My PhD and me… (or, why I quit when I did)
Having a PhD was something that I thought I wanted. I thought that it would validate me and say to the world: “See, I told you I was smart!” and “See world! I am someone!”. I also thought I wanted to be an academic.
I completed my Master of Arts in Communication Management as the post-grad student with the highest GPA (I was the Schultz Communication Prizewinner for 2008). I was head hunted by the University of South Australia to go into their Doctor of Communication program, so I was very flattered. I had also resigned from my job as a PR Manager, so I didn’t have a job when I started the doctorate; I thought I would make my living as a communications self-employed consultant (boy, was I wrong about that, but that’s a post for another day!)

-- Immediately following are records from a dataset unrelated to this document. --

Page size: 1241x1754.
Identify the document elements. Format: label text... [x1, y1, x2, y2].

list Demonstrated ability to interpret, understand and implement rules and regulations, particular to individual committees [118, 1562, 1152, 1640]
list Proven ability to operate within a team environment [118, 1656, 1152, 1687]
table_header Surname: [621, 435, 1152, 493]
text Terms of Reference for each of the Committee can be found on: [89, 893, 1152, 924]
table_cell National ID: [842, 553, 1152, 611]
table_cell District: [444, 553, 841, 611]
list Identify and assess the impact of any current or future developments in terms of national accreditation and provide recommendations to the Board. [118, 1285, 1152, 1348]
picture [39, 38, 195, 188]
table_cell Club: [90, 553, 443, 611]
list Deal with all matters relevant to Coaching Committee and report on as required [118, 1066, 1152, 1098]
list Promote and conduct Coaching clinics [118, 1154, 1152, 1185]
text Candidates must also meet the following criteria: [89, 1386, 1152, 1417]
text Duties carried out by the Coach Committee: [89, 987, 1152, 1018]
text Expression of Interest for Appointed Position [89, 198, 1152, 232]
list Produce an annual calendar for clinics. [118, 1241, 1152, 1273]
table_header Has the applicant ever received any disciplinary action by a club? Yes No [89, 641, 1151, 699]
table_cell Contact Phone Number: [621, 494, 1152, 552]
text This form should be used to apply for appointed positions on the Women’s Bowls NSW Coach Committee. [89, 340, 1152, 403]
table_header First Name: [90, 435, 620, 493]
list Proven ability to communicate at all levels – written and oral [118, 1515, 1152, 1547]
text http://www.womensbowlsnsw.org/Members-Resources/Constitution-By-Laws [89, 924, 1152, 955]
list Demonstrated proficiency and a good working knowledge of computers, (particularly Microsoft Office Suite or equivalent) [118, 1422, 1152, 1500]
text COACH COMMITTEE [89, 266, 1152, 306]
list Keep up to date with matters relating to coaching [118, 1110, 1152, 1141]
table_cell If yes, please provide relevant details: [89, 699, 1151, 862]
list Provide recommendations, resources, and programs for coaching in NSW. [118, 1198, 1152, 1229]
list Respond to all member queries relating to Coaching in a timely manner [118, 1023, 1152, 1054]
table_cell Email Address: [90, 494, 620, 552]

I completed the Research Proposal, the Literature Review and was just about to go to Ethics (about 18 months in) when I decided to pull out. In the end, I found the learning too restrictive, too process-driven. As a doctoral student, one has to more or less do what one’s supervisor wants one to do. I wanted to build a reputation publishing in electronic journals: my supervisor wanted a more traditional publishing record. I had very different ideas to her about which way my journey should go, and how I should approach my topic. Having said that, my supervisor was very good and I have the utmost respect for her. And through the process, by all accounts, it would be unusual not to tousle with your supervisor!
In the end, though, I think the thought of committing to something for that length of time was actually a bit depressing. I like variety; I like learning about different topics and subjects, and I could see that a PhD would actually be a bit too narrow for me. I’d end up knowing a lot about one thing, but I’m more the sort of a gal who likes to know lots (or conversely not much!) about different things.
I’m not ruling out the possibility of me ever going back; however, I’d rather have another Masters degree!
For the record, I tell people: I was smart enough to get in, and smart enough to know it wasn’t for me.